**What is needed**. Rewrite everything from the start of the data down to the line with "ワインの歴史〜歴史を知ってよりワインを楽しもう〜", putting "Jump" in place of "Skip" and keeping the rest unchanged.

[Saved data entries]

[Start of Attachment]

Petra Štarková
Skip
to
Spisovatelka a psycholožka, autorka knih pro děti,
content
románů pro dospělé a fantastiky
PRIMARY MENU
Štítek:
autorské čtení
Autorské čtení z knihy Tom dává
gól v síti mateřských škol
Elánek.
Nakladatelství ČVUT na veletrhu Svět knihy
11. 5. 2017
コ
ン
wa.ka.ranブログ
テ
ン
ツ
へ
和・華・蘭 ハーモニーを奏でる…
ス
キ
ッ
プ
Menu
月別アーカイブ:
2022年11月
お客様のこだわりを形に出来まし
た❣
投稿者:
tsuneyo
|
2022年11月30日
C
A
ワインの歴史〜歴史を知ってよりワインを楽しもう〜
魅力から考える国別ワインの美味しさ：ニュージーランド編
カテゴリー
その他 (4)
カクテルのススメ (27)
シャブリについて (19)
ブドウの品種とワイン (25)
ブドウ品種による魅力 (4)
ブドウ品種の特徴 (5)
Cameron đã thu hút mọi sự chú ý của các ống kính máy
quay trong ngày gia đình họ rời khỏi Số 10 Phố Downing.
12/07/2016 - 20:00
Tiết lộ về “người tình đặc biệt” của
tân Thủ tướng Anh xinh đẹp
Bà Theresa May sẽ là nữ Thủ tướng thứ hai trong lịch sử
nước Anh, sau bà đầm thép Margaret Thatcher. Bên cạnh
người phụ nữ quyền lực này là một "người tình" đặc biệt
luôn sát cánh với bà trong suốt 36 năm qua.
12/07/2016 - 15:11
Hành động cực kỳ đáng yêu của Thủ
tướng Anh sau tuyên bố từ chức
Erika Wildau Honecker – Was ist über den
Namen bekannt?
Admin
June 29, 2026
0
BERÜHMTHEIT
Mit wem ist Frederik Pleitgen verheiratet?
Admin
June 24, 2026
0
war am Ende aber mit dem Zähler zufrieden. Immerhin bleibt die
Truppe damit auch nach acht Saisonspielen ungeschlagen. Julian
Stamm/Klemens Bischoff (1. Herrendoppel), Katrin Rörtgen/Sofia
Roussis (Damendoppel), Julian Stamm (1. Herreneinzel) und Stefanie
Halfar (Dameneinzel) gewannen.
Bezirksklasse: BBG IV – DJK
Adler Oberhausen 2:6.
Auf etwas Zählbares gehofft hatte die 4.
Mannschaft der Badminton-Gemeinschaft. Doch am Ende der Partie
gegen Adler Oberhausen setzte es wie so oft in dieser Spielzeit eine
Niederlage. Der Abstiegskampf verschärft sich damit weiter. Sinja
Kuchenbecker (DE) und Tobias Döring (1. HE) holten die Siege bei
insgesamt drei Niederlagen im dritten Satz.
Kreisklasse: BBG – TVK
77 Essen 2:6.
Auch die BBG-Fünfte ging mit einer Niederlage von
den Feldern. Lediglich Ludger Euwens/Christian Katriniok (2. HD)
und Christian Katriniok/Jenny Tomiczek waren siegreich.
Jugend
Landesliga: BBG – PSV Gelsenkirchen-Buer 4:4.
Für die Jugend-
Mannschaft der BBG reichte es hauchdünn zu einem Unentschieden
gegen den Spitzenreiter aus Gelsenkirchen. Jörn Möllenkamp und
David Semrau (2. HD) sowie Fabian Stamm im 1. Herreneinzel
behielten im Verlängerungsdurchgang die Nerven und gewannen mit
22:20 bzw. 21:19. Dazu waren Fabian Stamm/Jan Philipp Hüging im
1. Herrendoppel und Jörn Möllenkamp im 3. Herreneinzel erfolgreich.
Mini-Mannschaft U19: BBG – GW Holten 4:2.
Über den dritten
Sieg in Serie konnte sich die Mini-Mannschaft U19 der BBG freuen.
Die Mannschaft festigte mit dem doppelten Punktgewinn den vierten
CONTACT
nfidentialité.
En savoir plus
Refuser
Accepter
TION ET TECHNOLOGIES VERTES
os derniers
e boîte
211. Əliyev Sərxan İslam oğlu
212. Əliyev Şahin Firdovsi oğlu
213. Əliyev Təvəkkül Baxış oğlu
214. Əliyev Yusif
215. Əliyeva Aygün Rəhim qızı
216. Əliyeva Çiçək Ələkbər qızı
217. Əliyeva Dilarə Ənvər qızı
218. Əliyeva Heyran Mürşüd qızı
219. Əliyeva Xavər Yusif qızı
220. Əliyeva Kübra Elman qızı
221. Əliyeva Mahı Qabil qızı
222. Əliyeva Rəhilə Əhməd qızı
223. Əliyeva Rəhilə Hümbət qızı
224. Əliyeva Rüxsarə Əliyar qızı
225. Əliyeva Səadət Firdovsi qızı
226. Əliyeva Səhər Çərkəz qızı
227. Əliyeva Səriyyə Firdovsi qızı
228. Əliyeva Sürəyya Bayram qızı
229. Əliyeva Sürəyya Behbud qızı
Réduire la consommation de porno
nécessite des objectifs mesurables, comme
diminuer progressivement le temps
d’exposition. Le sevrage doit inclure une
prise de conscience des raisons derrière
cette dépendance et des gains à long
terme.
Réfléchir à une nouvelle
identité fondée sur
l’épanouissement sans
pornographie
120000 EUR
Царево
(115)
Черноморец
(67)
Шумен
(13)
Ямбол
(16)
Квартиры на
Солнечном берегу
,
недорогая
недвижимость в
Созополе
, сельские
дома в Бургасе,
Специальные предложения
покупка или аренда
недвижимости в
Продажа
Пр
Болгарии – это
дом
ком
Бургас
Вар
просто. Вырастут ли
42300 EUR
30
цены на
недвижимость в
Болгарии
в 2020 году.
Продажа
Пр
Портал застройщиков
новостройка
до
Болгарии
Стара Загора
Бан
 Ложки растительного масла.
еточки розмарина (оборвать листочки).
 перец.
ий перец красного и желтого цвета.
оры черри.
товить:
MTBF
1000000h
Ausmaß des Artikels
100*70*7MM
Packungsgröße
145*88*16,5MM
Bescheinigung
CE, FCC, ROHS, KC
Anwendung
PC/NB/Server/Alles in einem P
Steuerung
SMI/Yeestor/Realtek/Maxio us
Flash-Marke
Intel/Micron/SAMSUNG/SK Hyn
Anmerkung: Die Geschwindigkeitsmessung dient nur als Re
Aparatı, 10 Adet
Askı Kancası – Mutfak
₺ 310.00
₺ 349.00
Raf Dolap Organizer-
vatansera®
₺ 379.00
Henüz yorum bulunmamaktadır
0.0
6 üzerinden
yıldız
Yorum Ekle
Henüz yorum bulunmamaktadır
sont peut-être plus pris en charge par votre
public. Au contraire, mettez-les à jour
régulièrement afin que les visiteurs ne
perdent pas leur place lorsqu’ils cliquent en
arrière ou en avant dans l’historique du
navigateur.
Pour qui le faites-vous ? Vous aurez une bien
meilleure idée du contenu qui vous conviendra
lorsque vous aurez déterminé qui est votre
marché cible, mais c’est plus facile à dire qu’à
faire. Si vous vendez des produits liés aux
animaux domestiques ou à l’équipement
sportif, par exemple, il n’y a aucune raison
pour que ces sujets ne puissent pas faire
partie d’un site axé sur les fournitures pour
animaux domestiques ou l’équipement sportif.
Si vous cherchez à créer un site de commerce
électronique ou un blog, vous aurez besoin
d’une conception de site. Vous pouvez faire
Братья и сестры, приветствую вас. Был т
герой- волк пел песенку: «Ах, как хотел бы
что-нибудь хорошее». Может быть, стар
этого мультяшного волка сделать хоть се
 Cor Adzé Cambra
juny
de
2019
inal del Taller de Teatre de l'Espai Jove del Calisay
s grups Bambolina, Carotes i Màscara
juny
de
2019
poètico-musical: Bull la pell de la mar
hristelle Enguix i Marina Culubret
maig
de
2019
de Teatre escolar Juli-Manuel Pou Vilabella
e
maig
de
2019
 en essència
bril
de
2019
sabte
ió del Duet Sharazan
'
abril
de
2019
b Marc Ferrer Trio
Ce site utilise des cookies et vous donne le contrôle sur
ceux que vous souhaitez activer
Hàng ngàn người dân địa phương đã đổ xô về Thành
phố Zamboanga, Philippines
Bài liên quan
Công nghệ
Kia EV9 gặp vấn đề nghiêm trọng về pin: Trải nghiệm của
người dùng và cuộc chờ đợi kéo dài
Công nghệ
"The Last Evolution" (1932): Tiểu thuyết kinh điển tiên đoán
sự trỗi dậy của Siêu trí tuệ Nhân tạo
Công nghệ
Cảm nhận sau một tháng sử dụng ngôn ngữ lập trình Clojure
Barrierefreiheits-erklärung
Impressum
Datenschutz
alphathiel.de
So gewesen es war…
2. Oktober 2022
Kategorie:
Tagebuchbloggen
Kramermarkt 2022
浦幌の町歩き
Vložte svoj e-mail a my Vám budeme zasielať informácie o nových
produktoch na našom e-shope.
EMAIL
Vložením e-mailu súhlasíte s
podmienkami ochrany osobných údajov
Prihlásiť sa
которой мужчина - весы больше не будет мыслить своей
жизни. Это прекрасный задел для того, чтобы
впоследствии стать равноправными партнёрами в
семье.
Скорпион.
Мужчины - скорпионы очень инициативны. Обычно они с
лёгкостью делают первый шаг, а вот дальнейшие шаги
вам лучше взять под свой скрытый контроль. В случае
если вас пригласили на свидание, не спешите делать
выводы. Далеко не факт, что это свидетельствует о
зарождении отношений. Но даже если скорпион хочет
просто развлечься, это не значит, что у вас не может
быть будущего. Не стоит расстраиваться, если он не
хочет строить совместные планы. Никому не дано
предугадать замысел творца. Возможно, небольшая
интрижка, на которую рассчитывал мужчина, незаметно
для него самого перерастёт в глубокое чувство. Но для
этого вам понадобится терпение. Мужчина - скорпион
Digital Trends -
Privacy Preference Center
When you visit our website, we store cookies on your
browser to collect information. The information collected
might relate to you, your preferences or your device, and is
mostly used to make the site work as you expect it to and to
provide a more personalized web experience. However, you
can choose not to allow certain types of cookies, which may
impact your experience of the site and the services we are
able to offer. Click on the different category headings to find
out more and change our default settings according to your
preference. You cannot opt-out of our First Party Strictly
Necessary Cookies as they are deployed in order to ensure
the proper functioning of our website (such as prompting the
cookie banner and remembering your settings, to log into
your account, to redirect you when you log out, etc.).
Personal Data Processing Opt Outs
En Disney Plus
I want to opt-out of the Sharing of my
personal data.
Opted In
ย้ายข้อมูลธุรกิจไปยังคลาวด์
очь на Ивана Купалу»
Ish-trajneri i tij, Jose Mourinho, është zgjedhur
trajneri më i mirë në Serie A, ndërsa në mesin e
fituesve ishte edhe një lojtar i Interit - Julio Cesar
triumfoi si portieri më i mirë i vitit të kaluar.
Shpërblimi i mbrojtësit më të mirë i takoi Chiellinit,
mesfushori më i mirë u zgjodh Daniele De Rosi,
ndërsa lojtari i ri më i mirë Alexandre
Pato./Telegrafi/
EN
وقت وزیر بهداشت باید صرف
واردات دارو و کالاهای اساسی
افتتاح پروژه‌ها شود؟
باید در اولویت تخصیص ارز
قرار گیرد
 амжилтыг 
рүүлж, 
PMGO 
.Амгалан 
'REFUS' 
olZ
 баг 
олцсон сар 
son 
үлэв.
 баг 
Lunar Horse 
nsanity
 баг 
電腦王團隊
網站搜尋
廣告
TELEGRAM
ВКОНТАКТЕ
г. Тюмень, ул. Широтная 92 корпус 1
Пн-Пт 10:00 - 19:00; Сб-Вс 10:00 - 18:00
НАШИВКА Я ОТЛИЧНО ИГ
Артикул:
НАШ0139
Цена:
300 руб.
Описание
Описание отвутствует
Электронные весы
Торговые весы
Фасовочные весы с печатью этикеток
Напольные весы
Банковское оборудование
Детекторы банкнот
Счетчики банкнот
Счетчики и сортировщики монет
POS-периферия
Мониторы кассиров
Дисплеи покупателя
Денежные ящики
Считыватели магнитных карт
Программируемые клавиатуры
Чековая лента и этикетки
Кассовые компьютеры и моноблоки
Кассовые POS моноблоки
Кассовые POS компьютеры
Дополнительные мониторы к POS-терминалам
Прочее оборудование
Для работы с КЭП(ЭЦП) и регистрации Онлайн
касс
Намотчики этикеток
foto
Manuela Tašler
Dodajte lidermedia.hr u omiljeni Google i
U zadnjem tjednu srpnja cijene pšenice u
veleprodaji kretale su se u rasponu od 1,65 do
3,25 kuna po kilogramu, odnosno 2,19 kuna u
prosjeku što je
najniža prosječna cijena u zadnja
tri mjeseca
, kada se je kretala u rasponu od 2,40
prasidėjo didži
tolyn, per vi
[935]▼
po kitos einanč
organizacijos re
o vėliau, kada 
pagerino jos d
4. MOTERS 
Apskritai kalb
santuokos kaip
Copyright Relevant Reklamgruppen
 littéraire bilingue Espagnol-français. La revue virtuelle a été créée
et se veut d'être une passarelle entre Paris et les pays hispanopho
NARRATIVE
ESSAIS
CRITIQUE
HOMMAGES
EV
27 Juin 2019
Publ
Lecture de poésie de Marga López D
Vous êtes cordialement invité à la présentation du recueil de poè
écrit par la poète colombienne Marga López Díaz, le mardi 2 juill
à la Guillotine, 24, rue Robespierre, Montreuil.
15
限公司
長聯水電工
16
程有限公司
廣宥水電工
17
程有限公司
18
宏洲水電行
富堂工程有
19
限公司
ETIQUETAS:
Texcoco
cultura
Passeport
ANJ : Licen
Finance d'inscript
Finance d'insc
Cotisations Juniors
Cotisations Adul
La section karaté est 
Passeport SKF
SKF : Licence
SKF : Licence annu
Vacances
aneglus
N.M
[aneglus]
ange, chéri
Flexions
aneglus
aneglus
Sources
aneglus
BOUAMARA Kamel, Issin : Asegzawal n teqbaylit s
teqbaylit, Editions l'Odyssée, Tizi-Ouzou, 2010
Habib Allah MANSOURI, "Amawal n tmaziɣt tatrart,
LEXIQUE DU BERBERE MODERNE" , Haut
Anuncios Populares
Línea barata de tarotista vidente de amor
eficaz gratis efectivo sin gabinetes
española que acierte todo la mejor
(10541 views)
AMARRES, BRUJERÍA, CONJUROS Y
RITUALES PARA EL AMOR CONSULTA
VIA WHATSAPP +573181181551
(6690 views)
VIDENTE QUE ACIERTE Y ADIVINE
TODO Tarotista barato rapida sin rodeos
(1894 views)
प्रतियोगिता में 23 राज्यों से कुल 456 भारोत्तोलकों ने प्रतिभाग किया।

[End of Attachment]

**Task output**.
Petra Štarková
Jump
to
Spisovatelka a psycholožka, autorka knih pro děti,
content
románů pro dospělé a fantastiky
PRIMARY MENU
Štítek:
autorské čtení
Autorské čtení z knihy Tom dává
gól v síti mateřských škol
Elánek.
Nakladatelství ČVUT na veletrhu Svět knihy
11. 5. 2017
コ
ン
wa.ka.ranブログ
テ
ン
ツ
へ
和・華・蘭 ハーモニーを奏でる…
ス
キ
ッ
プ
Menu
月別アーカイブ:
2022年11月
お客様のこだわりを形に出来まし
た❣
投稿者:
tsuneyo
|
2022年11月30日
C
A
ワインの歴史〜歴史を知ってよりワインを楽しもう〜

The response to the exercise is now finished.